Vastgesteld 12 september 1996

De commissie3, gezien de door de staatssecretaris van Financiën verstrekte inlichtingen,

overwegende,

dat adressant zich erover beklaagt dat de ontvanger der belastingen zijn verzoek om akkoord te gaan met een schuldsaneringsregeling met alle schuldeisers vooralsnog heeft afgewezen en nieuwe voorwaarden heeft gesteld;

dat adressant zich in november 1995 tot de ontvanger heeft gewend met het verzoek akkoord te gaan met een schuldsaneringsregeling waarbij aan de belastingdienst een percentage van de openstaande vordering werd aangeboden dat tweemaal het percentage bedroeg dat aan de andere schuldeisers werd aangeboden;

dat de ontvanger dit aanbod in februari 1996 heeft afgewezen omdat het aangeboden bedrag te gering was in verhouding tot de grootte van de belastingschuld en voorts omdat hij niet beschikte over een aangifte voor de inkomstenbelasting over het jaar 1994 en een liquiditeitsprognose van adressants bedrijf over de jaren 1995 en 1996;

dat de ontvanger enkele weken later, in een overleg met adressants gemachtigde, heeft medegedeeld ook over een conceptaangifte voor de inkomstenbelasting over het jaar 1995 te willen beschikken en invorderingsmaatregelen niet achterwege kon laten;

dat adressant stelt in een eerder stadium, dat wil zeggen vóór zijn verzoek in november 1995, van de ontvanger te hebben begrepen dat het aanbieden van een dubbel percentage voldoende zou zijn om de medewerking van de belastingdienst aan een schuldsaneringsakkoord te verkrijgen en dat de reeds beschikbare gegevens tot en met het jaar 1993 voldoende waren om een verzoek tot medewerking te beoordelen;

dat echter niet is gebleken dat een zodanige toezegging aan adressant is gedaan;

dat volgens vast beleid door de belastingdienst niet alleen een dubbel percentage wordt geëist, doch ook een substantieel bedrag, zowel absoluut als relatief;

dat het aangeboden bedrag voorts tenminste gelijk moet zijn aan het bedrag dat door invorderingsmaatregelen verkregen zou kunnen worden;

dat voorts na de schuldsanering voldoende perspectief voor het bedrijf moet bestaan, mede met het oog op nieuw opkomende of lopende fiscale verplichtingen;

dat, gelet op deze voorwaarden, niet onbegrijpelijk is dat de ontvanger vooralsnog medewerking aan een schuldeisersakkoord heeft geweigerd en om nadere informatie heeft gevraagd;

dat de aangekondigde invorderingsmaatregelen mede bedoeld zijn om te bepalen wat langs die weg verkregen zou kunnen worden;

dat, alles bijeengenomen, niet gesteld kan worden dat adressant onbehoorlijk is behandeld door de belastingdienst,

van oordeel,

dat niet is gebleken dat adressant van overheidswege onbehoorlijk is behandeld,

stelt aan de Kamer voor ten aanzien van dit adres over te gaan tot de orde van de dag.
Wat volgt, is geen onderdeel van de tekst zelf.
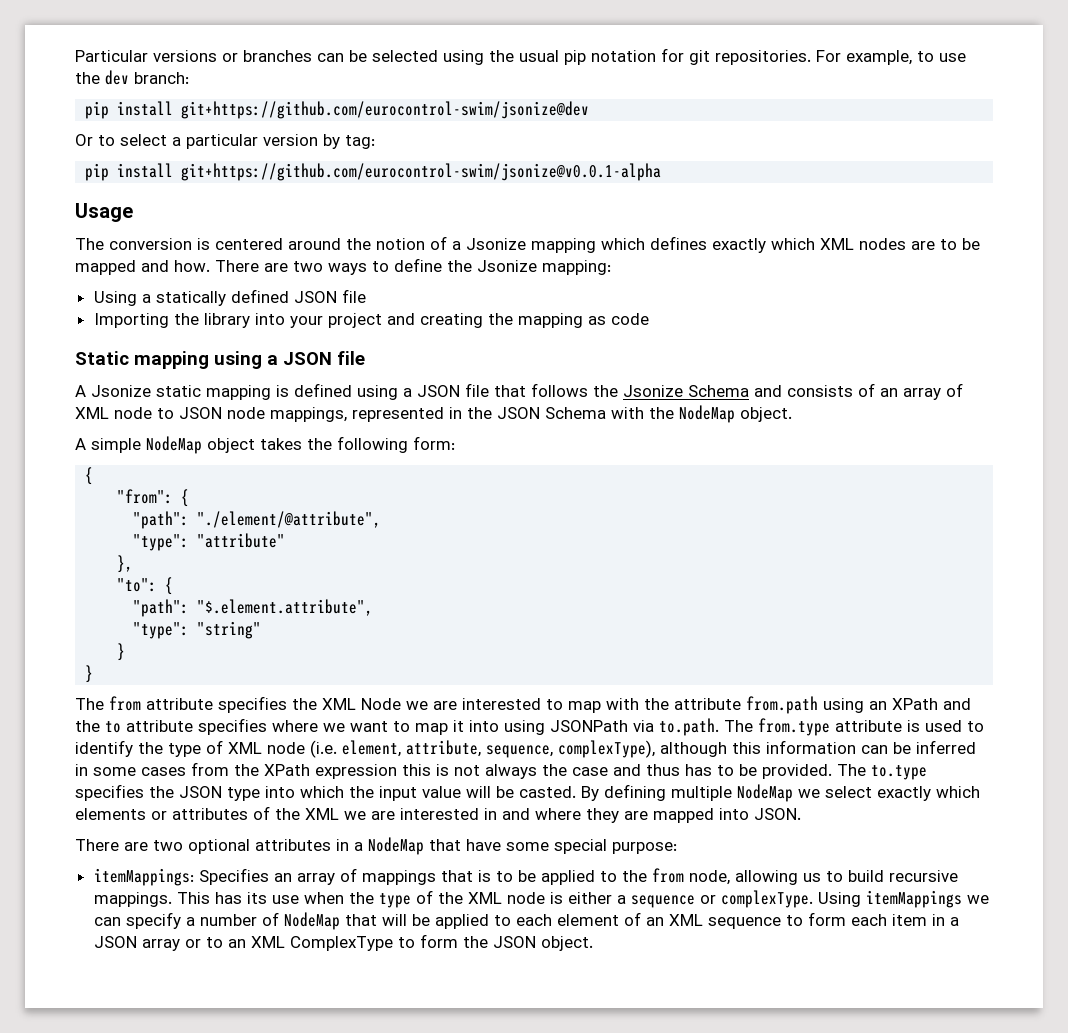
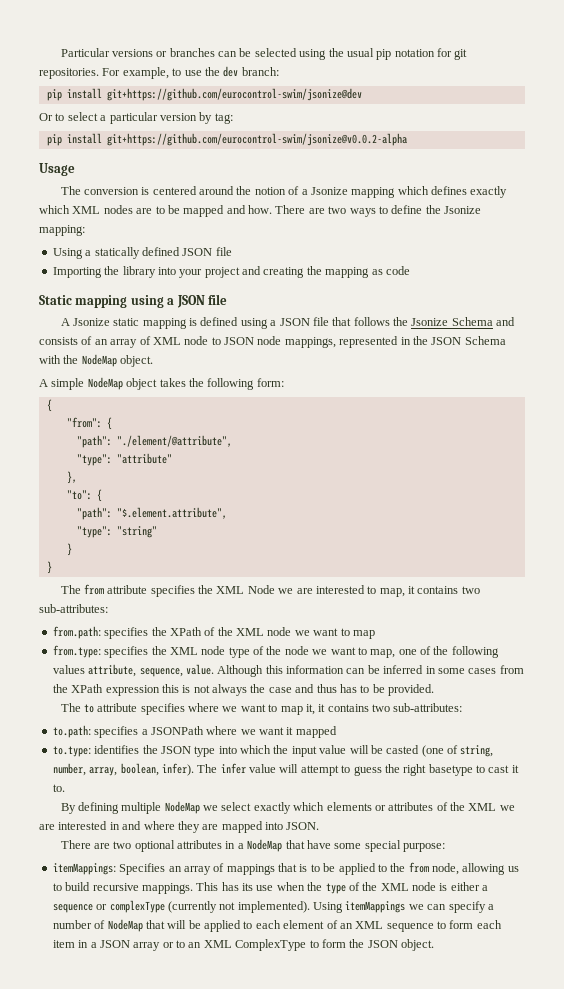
[181,163,662,181] git+https://github.com/eurocontrol-swim/jsonize@v0.0.1-alpha -> [106,133,407,146] git+https://github.com/eurocontrol-swim/jsonize@v0.0.2-alpha
[568,696,971,714] [75,718,984,736] [75,740,727,758] map with the attribute from.path using an XPath and the to attribute specifies where we want to map it into using JSONPath via to.path. The from.type attribute is used to identify the type of XML node (i.e. element, attribute, sequence, complexType), although -> [379,586,480,597] [39,604,108,613] [52,626,375,639] [52,645,499,658] [52,664,264,677] map, it contains two sub-attributes: // from.path: specifies the XPath of the XML node we want to map // from.type: specifies the XML node type of the node we want to map, one of the following values attribute, sequence, value. Although
[837,764,927,780] [75,784,144,801] The to.type specifies -> [60,703,463,715] [52,725,337,738] [52,745,140,757] // The to attribute specifies where we want to map it, it contains two sub-attributes: // to.path: specifies a JSONPath where we want it mapped // to.type: identifies
[519,786,576,798] casted. -> [386,745,494,757] [52,763,519,776] [52,784,65,792] casted (one of string, number, array, boolean, infer). The infer value will attempt to guess the right basetype to cast it to. //
[720,890,813,908] complexType. -> [109,900,310,913] complexType (currently not implemented).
De voorzitter van de commissie,

Van Hoof

De griffier van de commissie,

Van Dijk


XNoot
1

Dit adres en de stukken, welke de commissie bij haar onderzoek ten dienste hebben gestaan liggen op de griffie van de Commissie voor de Verzoekschriften, Buitenhof 37, ter inzage voor de leden.

XNoot
2

Naam en adres van verzoekers zijn de commissie bekend.

XNoot
3

Samenstelling: Leden: Van Hoof (VVD), voorzitter, Ybema (D66), Apostolou (PvdA), ondervoorzitter, Van der Hoeven (CDA), Koekkoek (CDA), Oedayraj Singh Varma (GroenLinks), B. de Vries (VVD), Verkerk (AOV) en Van Oven (PvdA).

Plv. leden: Kamp (VVD), Giskes (D66), Liemburg (PvdA), Smits (CDA), Hillen (CDA), vacature GroenLinks, Cherribi (VVD), Van Wingerden (AOV) en Middel (PvdA).